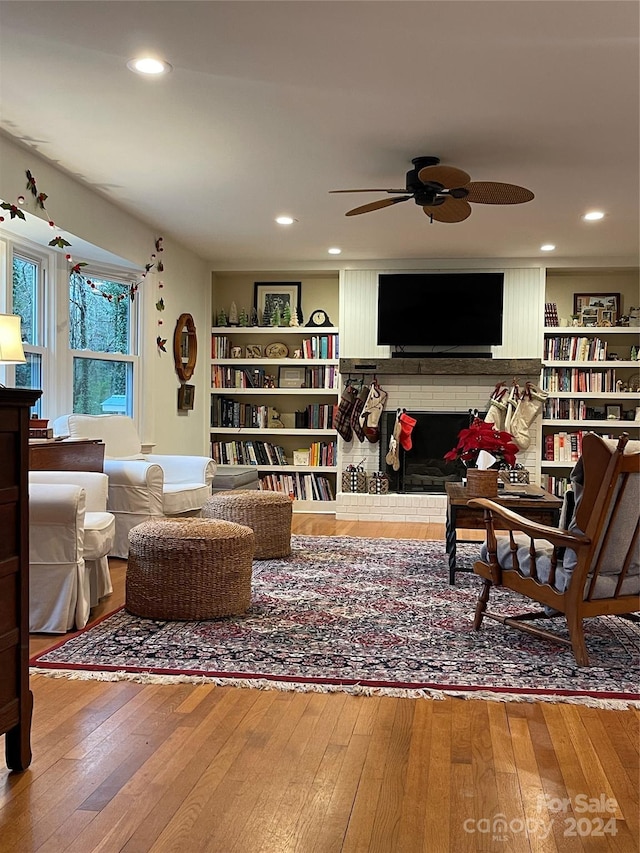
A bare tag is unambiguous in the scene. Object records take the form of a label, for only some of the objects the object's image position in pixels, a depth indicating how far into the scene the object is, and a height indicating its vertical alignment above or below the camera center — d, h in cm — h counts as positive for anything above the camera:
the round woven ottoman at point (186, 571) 362 -79
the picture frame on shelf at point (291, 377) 808 +28
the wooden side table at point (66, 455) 443 -32
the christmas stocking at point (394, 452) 748 -46
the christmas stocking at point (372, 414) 753 -9
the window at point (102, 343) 596 +48
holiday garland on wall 445 +109
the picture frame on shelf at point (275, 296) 813 +114
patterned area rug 288 -103
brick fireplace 738 +9
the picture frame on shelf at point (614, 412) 757 -5
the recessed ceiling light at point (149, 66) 333 +147
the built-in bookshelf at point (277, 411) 790 -4
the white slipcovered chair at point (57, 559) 352 -72
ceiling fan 403 +118
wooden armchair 292 -56
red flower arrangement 439 -21
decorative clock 803 +90
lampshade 383 +30
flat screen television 739 +92
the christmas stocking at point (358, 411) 759 -6
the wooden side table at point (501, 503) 409 -56
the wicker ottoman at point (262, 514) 510 -73
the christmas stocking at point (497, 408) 732 -2
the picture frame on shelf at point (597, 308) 762 +99
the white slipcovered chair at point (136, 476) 500 -52
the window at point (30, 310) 525 +64
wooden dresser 208 -49
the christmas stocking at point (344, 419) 761 -14
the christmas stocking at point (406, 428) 738 -22
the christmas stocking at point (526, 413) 732 -6
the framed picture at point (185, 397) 728 +6
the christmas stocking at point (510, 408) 731 -2
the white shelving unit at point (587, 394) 743 +12
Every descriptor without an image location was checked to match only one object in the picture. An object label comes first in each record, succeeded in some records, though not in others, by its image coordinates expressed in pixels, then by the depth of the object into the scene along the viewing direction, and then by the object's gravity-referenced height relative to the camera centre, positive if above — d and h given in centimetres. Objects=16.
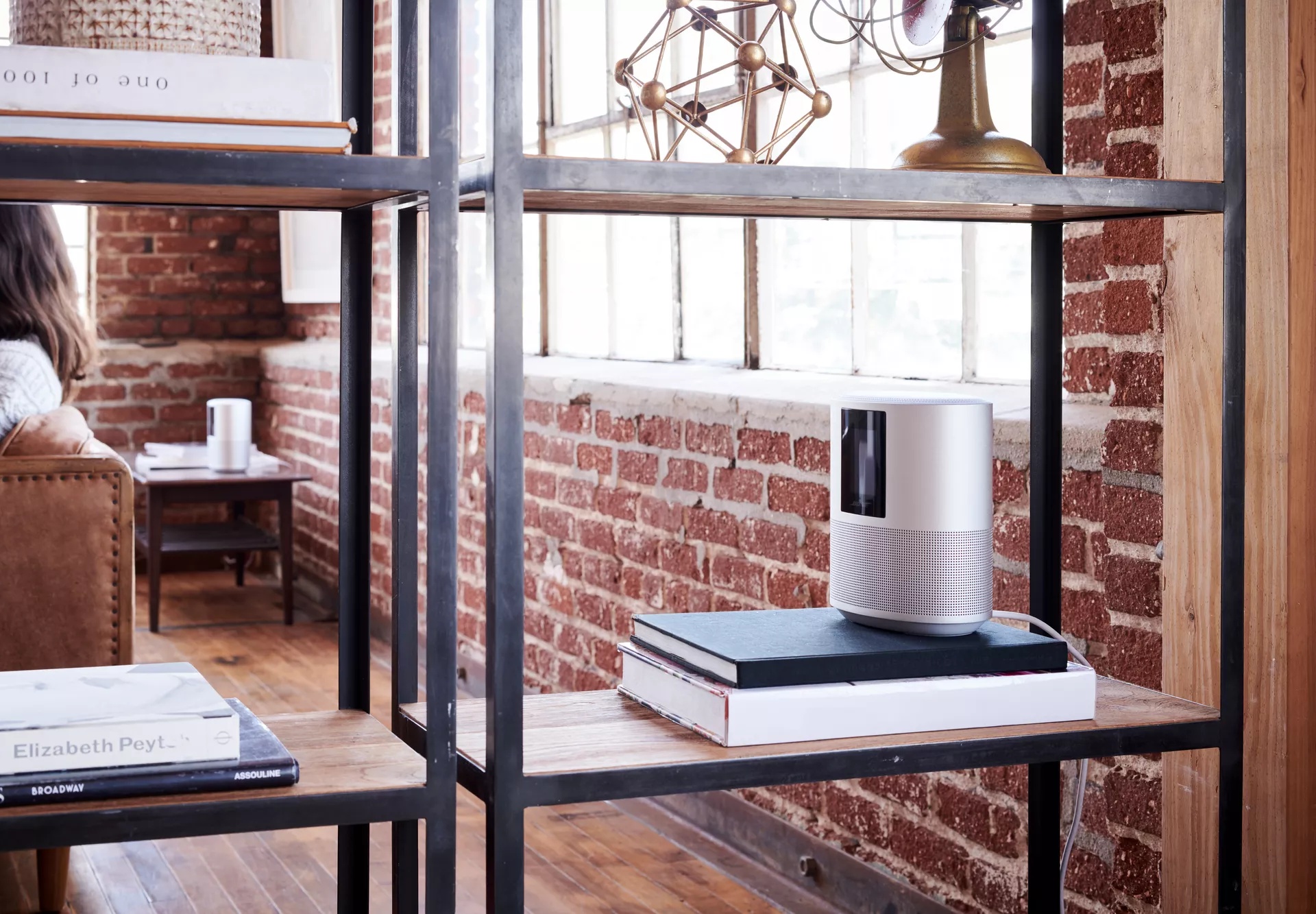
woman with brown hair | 378 +9
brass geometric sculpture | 255 +22
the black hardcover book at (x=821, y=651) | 247 -25
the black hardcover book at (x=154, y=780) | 229 -30
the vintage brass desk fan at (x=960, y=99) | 258 +22
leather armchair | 340 -27
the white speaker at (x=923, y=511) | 255 -14
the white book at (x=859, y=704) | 244 -29
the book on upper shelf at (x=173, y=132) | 227 +13
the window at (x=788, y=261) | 346 +19
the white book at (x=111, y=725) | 231 -27
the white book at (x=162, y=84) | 227 +16
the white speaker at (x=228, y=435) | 621 -17
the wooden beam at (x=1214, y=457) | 277 -11
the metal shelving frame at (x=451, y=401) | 231 -5
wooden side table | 606 -34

Your instructions
Exactly as written above, retype the lines starting at the one holding "the christmas stocking at point (406, 428)" and ending at the one holding "the white book at (x=162, y=84) | 227 +16", both included, but not the pictures.

Answer
the christmas stocking at point (406, 428) 738 -22
the christmas stocking at point (526, 413) 732 -6
the framed picture at point (185, 397) 728 +6
the christmas stocking at point (510, 408) 731 -2
the white shelving unit at point (587, 394) 743 +12
Every descriptor without an image location was checked to match only one object in the picture. An object label comes first in each record, succeeded in some records, though not in others, by its image coordinates expressed in pixels, then by the depth of the object into the scene along the viewing direction, and then by the object's gravity-referenced height relative to the camera centre, positive if above — d and h given in centimetres. Objects=16.
woman with brown hair | 378 +9
brass geometric sculpture | 255 +22
the black hardcover book at (x=821, y=651) | 247 -25
the black hardcover book at (x=154, y=780) | 229 -30
the vintage brass desk fan at (x=960, y=99) | 258 +22
leather armchair | 340 -27
the white speaker at (x=923, y=511) | 255 -14
the white book at (x=859, y=704) | 244 -29
the book on upper shelf at (x=173, y=132) | 227 +13
the window at (x=788, y=261) | 346 +19
the white book at (x=111, y=725) | 231 -27
the white book at (x=162, y=84) | 227 +16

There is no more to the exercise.